Code Review in the AI Era: Why Writing It Twice Is Actually Faster
TL;DR
AI coding tools make prototyping practical by allowing rapid creation of a disposable first version to validate requirements and solve technical problems. This clears the path for a properly engineered second version, ultimately saving time and improving quality.
Key Takeaways
- •Build two versions: a disposable AI-driven prototype to validate requirements and solve technical challenges, followed by a properly engineered production version.
- •The prototype phase removes constraints—ignore architecture, code quality, security—and focuses solely on making things work quickly.
- •Traditional engineering principles return for the second version: design-first approach, proper code reviews, and consideration of maintainability and security.
- •This approach addresses incomplete requirements understanding early, prevents over-engineering, and reduces psychological resistance to AI-generated code.
- •AI has changed development economics—what was once too expensive (two passes) is now more efficient and leads to better final products.
If you've been coding for a few years, you've probably lived through this nightmare: you finish the first version, finally get it running, and then realize you misunderstood half the requirements, hit three technical dead ends, and the architecture won't survive the next iteration. Want to rewrite from scratch? The deadline says no. So you keep piling on patches, and three years later, that codebase has become the legacy monster no one dares to touch.
This problem has existed for decades. But AI coding tools have accidentally given us a new solution.
My Approach: Two Versions, Two Standards
This idea isn't new. Software engineering textbooks call it "prototyping", build a rough version to validate your ideas, then do the real development. But nobody actually did this, because it was too expensive. Building a working prototype could take half the time of the real implementation. Who has that kind of runway?
Things have changed. AI writes code at a speed that still catches me off guard. A feature that used to take three days might now have a working version in three hours. This shift in velocity turns prototyping from "theoretically nice" into "practically worth it."
Here's how it works: you build two separate versions.
Version One: The Prototype, Let AI Run Wild
The first version has a clear purpose: it's a prototype, not a product. Two goals only: confirm the requirements and solve the hard technical problems.
The principle here is "no constraints", don't think about architecture, don't worry about code quality, ignore security and performance. Focus on one thing: make it work. Merge AI-generated code without review. Let the AI iterate until your product manager nods and says, "Yes, that's what I wanted."
This code is meant to be thrown away, so put it on a separate branch or even in a standalone repo. Its value isn't in the code itself, it's in two things: figuring out what the requirements actually are, and stepping on all the technical landmines first.
No matter how detailed your requirements doc is, you often can't think clearly until you build something. Technical challenges are the same, theory and reality are different beasts. The first version exists to step on every landmine at the lowest possible cost.

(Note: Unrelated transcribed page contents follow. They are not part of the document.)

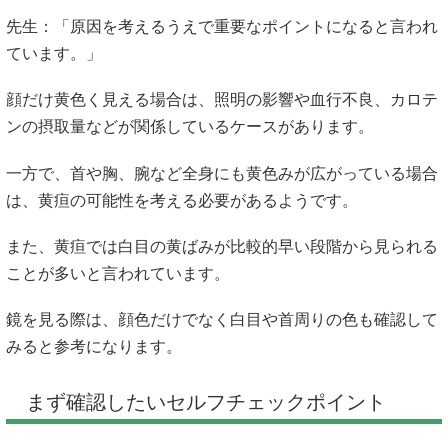
先生：「原因を考えるうえで重要なポイントになると言われ
ています。」
顔だけ黄色く見える場合は、照明の影響や血行不良、カロテ
ンの摂取量などが関係しているケースがあります。
一方で、首や胸、腕など全身にも黄色みが広がっている場合
は、黄疸の可能性を考える必要があるようです。
また、黄疸では白目の黄ばみが比較的早い段階から見られる
ことが多いと言われています。
鏡を見る際は、顔色だけでなく白目や首周りの色も確認して
みると参考になります。
まず確認したいセルフチェックポイント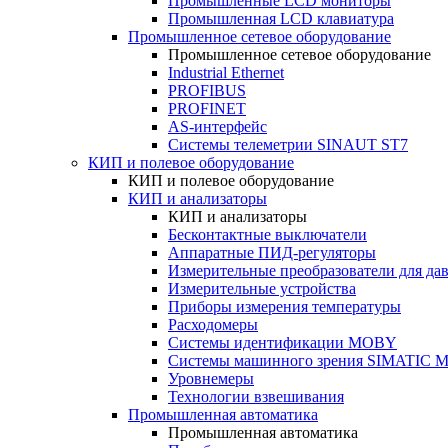
Промышленные LCD мониторы
Промышленная LCD клавиатура
Промышленное сетевое оборудование
Промышленное сетевое оборудование
Industrial Ethernet
PROFIBUS
PROFINET
AS-интерфейс
Системы телеметрии SINAUT ST7
КИП и полевое оборудование
КИП и полевое оборудование
КИП и анализаторы
КИП и анализаторы
Бесконтактные выключатели
Аппаратные ПИД-регуляторы
Измерительные преобразователи для да
Измерительные устройства
Приборы измерения температуры
Расходомеры
Системы идентификации MOBY
Системы машинного зрения SIMATIC Ma
Уровнемеры
Технологии взвешивания
Промышленная автоматика
Промышленная автоматика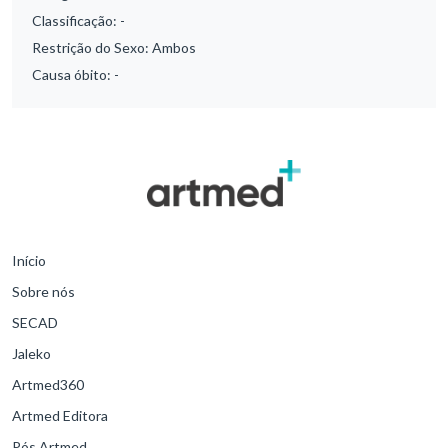
Classificação:
-
Restrição do Sexo:
Ambos
Causa óbito:
-
Início
Sobre nós
SECAD
Jaleko
Artmed360
Artmed Editora
Pós Artmed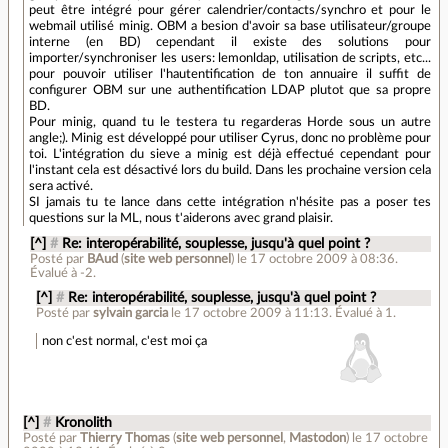
peut être intégré pour gérer calendrier/contacts/synchro et pour le
webmail utilisé minig. OBM a besion d'avoir sa base utilisateur/groupe
interne (en BD) cependant il existe des solutions pour
importer/synchroniser les users: lemonldap, utilisation de scripts, etc...
pour pouvoir utiliser l'hautentification de ton annuaire il suffit de
configurer OBM sur une authentification LDAP plutot que sa propre
BD.
Pour minig, quand tu le testera tu regarderas Horde sous un autre
angle;). Minig est développé pour utiliser Cyrus, donc no problème pour
toi. L'intégration du sieve a minig est déjà effectué cependant pour
l'instant cela est désactivé lors du build. Dans les prochaine version cela
sera activé.
SI jamais tu te lance dans cette intégration n'hésite pas a poser tes
questions sur la ML, nous t'aiderons avec grand plaisir.
[^]
#
Re: interopérabilité, souplesse, jusqu'à quel point ?
Posté par
BAud
(
site web personnel
)
le 17 octobre 2009 à 08:36
.
Évalué à
-2
.
[^]
#
Re: interopérabilité, souplesse, jusqu'à quel point ?
Posté par
sylvain garcia
le 17 octobre 2009 à 11:13
.
Évalué à
1
.
non c'est normal, c'est moi ça
[^]
#
Kronolith
Posté par
Thierry Thomas
(
site web personnel
,
Mastodon
)
le 17 octobre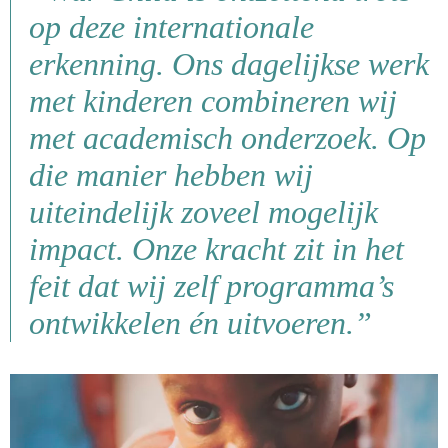
op deze internationale
erkenning. Ons dagelijkse werk
met kinderen combineren wij
met academisch onderzoek. Op
die manier hebben wij
uiteindelijk zoveel mogelijk
impact. Onze kracht zit in het
feit dat wij zelf programma’s
ontwikkelen én uitvoeren.”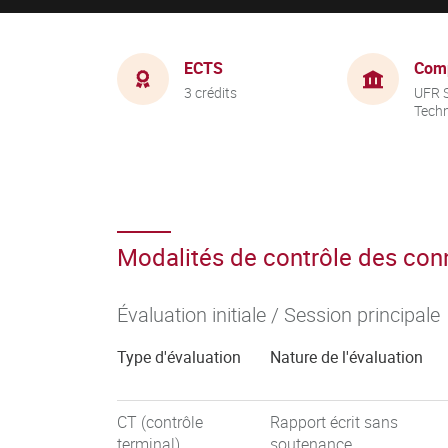
ECTS
Com
3 crédits
UFR S
Tech
Modalités de contrôle des co
Évaluation initiale / Session principale
Type d'évaluation
Nature de l'évaluation
CT (contrôle
Rapport écrit sans
terminal)
soutenance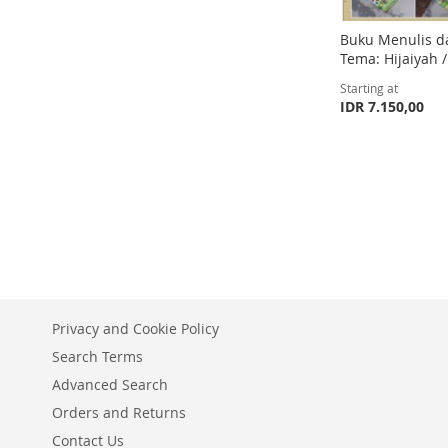
Buku Menulis 
Tema: Hijaiyah 
Starting at
IDR 7.150,00
Add to Cart
Add to Cart
Add to Cart
ADD
ADD
ADD
TO
ADD
TO
ADD
TO
ADD
WISH
TO
WISH
TO
WISH
TO
LIST
COMPARE
LIST
COMPARE
LIST
COMPARE
Privacy and Cookie Policy
Search Terms
Advanced Search
Orders and Returns
Contact Us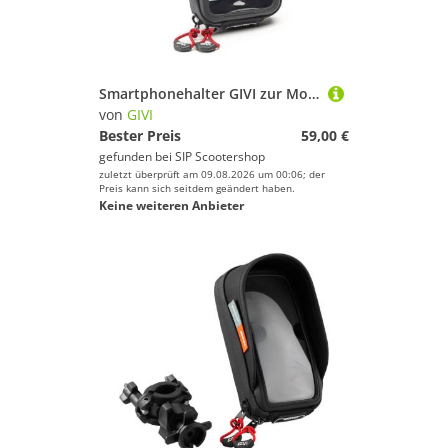
Smartphonehalter GIVI zur Montage an Spiegelstange/Windschild/Rohrlenker
von
GIVI
Bester Preis
59,00 €
gefunden bei
SIP Scootershop
zuletzt überprüft am 09.08.2026 um 00:06; der
Preis kann sich seitdem geändert haben.
Keine weiteren Anbieter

Think of it like an architect's sketch. Sketches don't need precise lines or perfect proportions. They help you externalize your thinking quickly, experiment, adjust, confirm direction. Nobody builds from a sketch.
Version Two: Production, Back to Traditional Engineering
Once the first version has cleared the path, you build the second. This is what actually ships.
Now you return to traditional software engineering: design first, then break it into modules, run CI pipelines, do proper code reviews. Keep commits small so humans can actually review them. Consider design, maintainability, security, all the things that matter.
AI still does the heavy lifting in this phase, but humans lead. Design before implementation. Use plan mode to have AI generate code according to your thinking.
The first version's code isn't completely wasted, some modules can be reused, especially algorithm implementations and core business logic.
It's like extracting the valuable parts from a sketch and putting them into proper construction drawings.
Why This Actually Works
Why go through the trouble of two versions?
The core reason: before the first version is done, your understanding of the requirements is almost certainly incomplete.
The problem with traditional development is that it invests too much effort in the first version. You start architecting before the requirements are fully understood. You consider scalability and maintainability before you've figured out the technical challenges. The result? Massive over-engineering for scenarios that "might happen someday" but never will. Time gets spent on edge cases while the real problems get ignored.
The two-version approach lets you clear the path at minimum cost first. After the first version, requirements are confirmed, technical problems are solved, and then you design—knowing exactly what to design and what to skip. Far fewer wrong turns.
There's a hidden benefit too. Many senior developers resist AI coding because they can't accept the quality of AI-generated code. But if you tell them this code is meant to be thrown away, it's just for validating ideas, the psychological resistance drops significantly. It's an out: use AI, but don't be responsible for that code.
Ultimately, AI hasn't just changed how fast we write code, it's changed the economics of the entire development process. Two passes used to be too expensive. Now two passes is actually cheaper. Accepting that the first version is disposable lets you build a much better second version.